Zarin glared around the courtyard, looking for the captain. How had he allowed this to happen? How had Seamus gotten away from his post? Zarin’s pulse began to rise. He took his job as a guard seriously—had never stepped away from his post in his life. But he was starting to consider it now. He was imagining what it would be like to walk up behind Seamus, tap him on the shoulder, and punch him in the face as soon as he turned around.
The captain was on the other side of the festival, talking to Lord Callaghan. He hadn’t noticed Seamus. Zarin adjusted his grip around the hilt of his sword. He wasn’t actually going to punch Seamus. He was just going to go over there and give him a piece of his mind. Give him a thorough dressing down in front of Penelope. Make her see that what Seamus was doing was recklessly irresponsible. He gripped his sword and took one step away from the gate.
The fountain exploded in a dazzling flash of light.
Zarin was thrown backward into the castle wall as stone and rubble shot into the sky. The light from the explosion fractured and split—all colors of the rainbow lighting up the courtyard, like a bomb had gone off inside a prism. Merchant stalls were blown over and destroyed. People screamed and were flung in all directions.
Dazed, his head ringing, Zarin struggled to his feet. The air was so thick with rainbow-colored smoke that he could hardly see. All around him, people were crying and yelling to each other. Choking, with one arm over his face, he plunged into the chaos, his heart suddenly strangling him, bits of debris raining down around him.
“Penelope!” He dived around a woman with blood all over her face, and narrowly avoided colliding with a screaming child. “Penelope!”
The smoke cleared and he saw her, lying under a tree on the other side of the courtyard, her white-blonde hair spread like a silver river over the cobblestones at its roots. His foot tangled with something and he tripped and went down hard on his knees and elbows. Staggering up, he glanced back at the thing as he kept running for Penelope. It was Seamus. Covered in blood and with one arm missing, his eyes open and glassy, staring unseeingly at the sky.
Zarin couldn’t breathe as he closed in on Penelope. His heart had his lungs in a chokehold, and the only thing he could hear was the sound of his own voice inside his head saying, She isn’t dead she isn’t dead she isn’t dead she isn’t—
Something very small and very fast whizzed by his ear. It rippled his hair and seared an icy sliver of pain into his temple. Zarin ducked sideways, clapping a hand to the side of his head, and when he pulled the hand away, it was bloody. Another projectile struck the stones just in front of his feet and he skidded to a halt. As it bounced away in a shower of sparks, Zarin saw it was an arrow. Someone was shooting at him.

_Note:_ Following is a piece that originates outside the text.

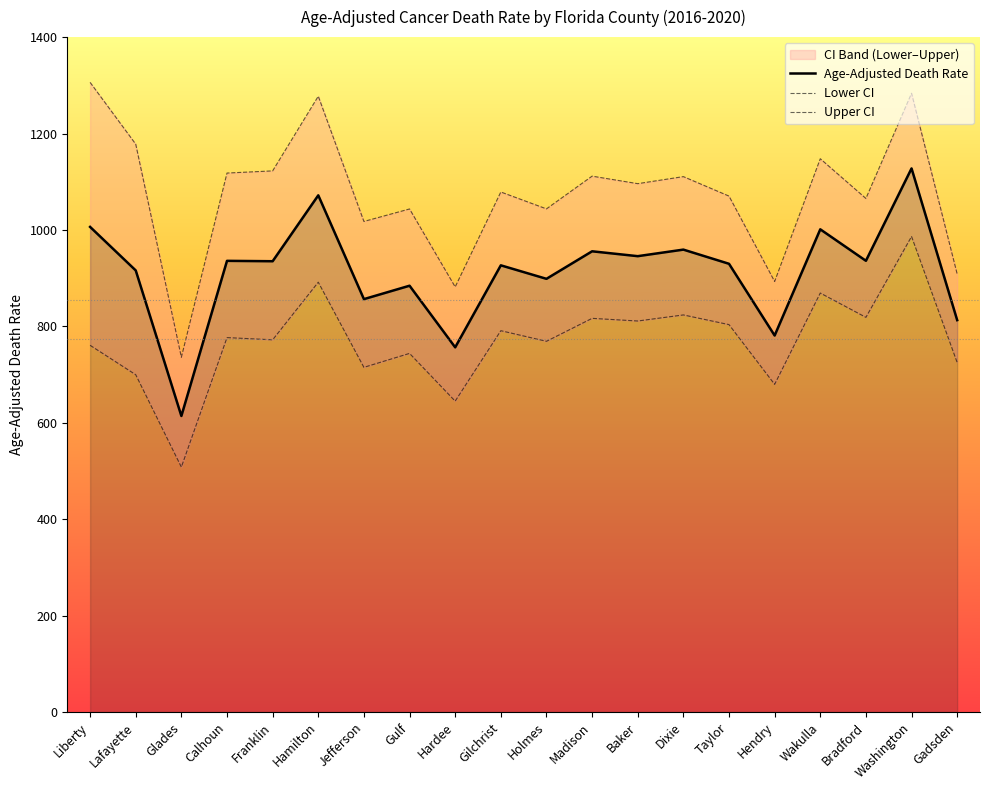

Reading left to right, transcribe all the data shown in this chart.

Age-Adjusted Death Rate: Liberty=1006.3	Lafayette=916.0	Glades=614.1	Calhoun=935.9	Franklin=935.1	Hamilton=1071.8	Jefferson=856.5	Gulf=884.3	Hardee=756.5	Gilchrist=926.6	Holmes=898.6	Madison=955.7	Baker=945.6	Dixie=959.2	Taylor=929.8	Hendry=781.0	Wakulla=1001.3	Bradford=936.0	Washington=1127.6	Gadsden=812.9
Lower CI: Liberty=760.7	Lafayette=699.7	Glades=508.1	Calhoun=776.7	Franklin=772.1	Hamilton=891.6	Jefferson=715.0	Gulf=743.9	Hardee=644.9	Gilchrist=791.0	Holmes=769.0	Madison=816.6	Baker=811.1	Dixie=823.7	Taylor=803.6	Hendry=679.7	Wakulla=869.1	Bradford=818.7	Washington=986.4	Gadsden=725.0
Upper CI: Liberty=1306.1	Lafayette=1177.9	Glades=735.9	Calhoun=1118.0	Franklin=1122.5	Hamilton=1277.4	Jefferson=1017.6	Gulf=1043.5	Hardee=881.8	Gilchrist=1078.7	Holmes=1043.7	Madison=1111.6	Baker=1096.0	Dixie=1110.6	Taylor=1070.2	Hendry=893.1	Wakulla=1147.7	Bradford=1065.3	Washington=1283.5	Gadsden=908.5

He pulled to a halt, pulling his sword from its holster. He lifted it with two hands and turned a full three-hundred-and-sixty-degree circle, casting his gaze around wildly, looking for the attacker. He drew a breath to steady his hand and for a moment, the world went still. The sound of settling debris, of screaming mothers and crying children, the smell of smoke and the dust in the air became distant. He heard his heart inside his head. He heard the breath inside his lungs.
And then a woman dropped out of the sky.